KT 323 houses the biochemistry preparation room and a large part of the equipment for protein expression and isolation.

To produce proteins, e.g. enzymes that catalyse a particular reaction, they can be extracted from a natural source (microorganisms/plants/tissue). Another possibility is a process known as heterologous expression. In order to achieve this, the gene for the protein is transferred to another organism and the protein is produced there. Micro organisms such as E. coli or unicellular fungi are particularly suitable for this purpose.  

After cultivation, the cells of the protein-producing bacteria or yeasts are destroyed and the proteins are purified using chromatographic methods.

Protein purification by low-pressure LC

Nowadays, chromatographic methods are mainly used for protein purification. In the Biochemistry laboratory, two low-pressure liquid chromatography systems are used. Here, important separations such as affinity chromatography and ion exchange chromatography can be carried out using a minimal amount of equipment. For the analysis of sensitive samples, all systems are operated at 4°C.

Protein extracts, e.g. from cultures that express heterologous proteins, are applied to the columns required in each case. The desired proteins bind; impurities pass through the column.  Finally, the desired proteins are dissolved (eluted) from the column in enriched form. The eluted proteins are automatically collected in fractions. Within these protein fractions, the content of the desired protein is then determined, e.g. by activity tests, SDS-Page, or western blot.

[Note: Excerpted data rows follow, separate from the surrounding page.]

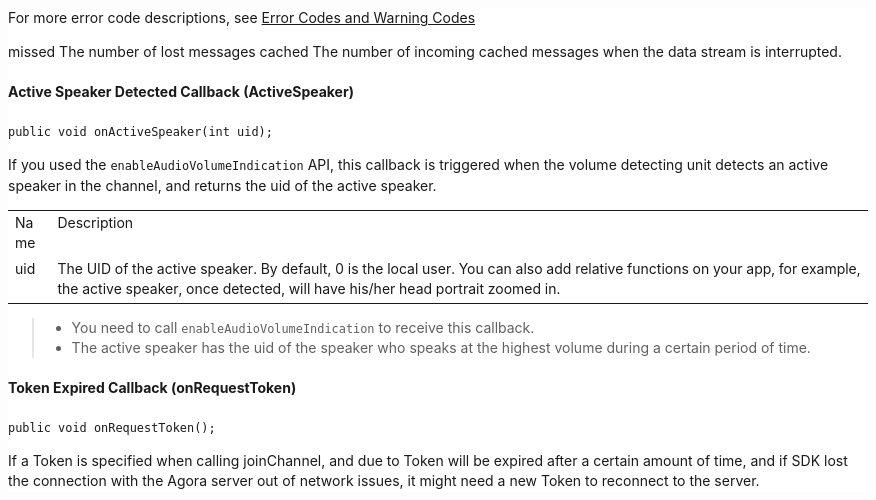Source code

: <p>For more error code descriptions, see <a href="../../en/Interactive%20Gaming/the_error_native.md"><span>Error Codes and Warning Codes</span></a></p>
</td>
</tr>
<tr/>
<tr/>
<tr/>
<tr><td>missed</td>
<td>The number of lost messages</td>
</tr>
<tr><td>cached</td>
<td>The number of incoming cached messages when the data stream is interrupted.</td>
</tr>
</tbody>
</table>


#### Active Speaker Detected Callback (ActiveSpeaker)

```
public void onActiveSpeaker(int uid);
```

If you used the `enableAudioVolumeIndication` API, this callback is triggered when the volume detecting unit detects an active speaker in the channel, and returns the uid of the active speaker.

<table>
<colgroup>
<col/>
<col/>
</colgroup>
<tbody>
<tr><td>Name</td>
<td>Description</td>
</tr>
<tr><td>uid</td>
<td>The UID of the active speaker. By default, 0 is the local user. You can also add relative functions on your app, for example, the active speaker, once detected, will have his/her head portrait zoomed in.</td>
</tr>
</tbody>
</table>


> -   You need to call `enableAudioVolumeIndication` to receive this callback.
> -   The active speaker has the uid of the speaker who speaks at the highest volume during a certain period of time.


#### Token Expired Callback (onRequestToken)

```
public void onRequestToken();
```

If a Token is specified when calling joinChannel, and due to Token will be expired after a certain amount of time, and if SDK lost the connection with the Agora server out of network issues, it might need a new Token to reconnect to the server.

SDS-polyacrylamide gel electrophoresis

To investigate the composition of protein extracts or fractions from protein chromatography, samples thereof are applied to a polyacrylamide gel and separated by electrophoresis in the presence of the strong detergent SDS. Due to the binding of the SDS, all proteins are then strongly negatively charged and migrate to the positive pole in the electric field. The polyacrylamide gel causes small proteins to migrate faster than large proteins. By comparing them with proteins of known size, the molecular weight of the proteins contained can therefore be determined approximately.


In the Biochemistry laboratory, high-pressure liquid chromatography (HPLC) is especially used to examine samples with small molecules on an analytical scale. We mainly use reversed phase (RP) chromatography on C18 column material. The more hydrophobic a substance is, the better it binds to this hydrophobic material. By continuously increasing the hydrophobic portion in the solvent (usually acetonitrile in water), the elution power of the liquid phase is then increased and the more hydrophobic compounds are gradually released from the column. Eluted substances are quantified by measuring the absorption in a diode array detector.

If necessary, HPLC can also be operated on a preparatory scale after replacing the pump heads and connecting a fraction collector.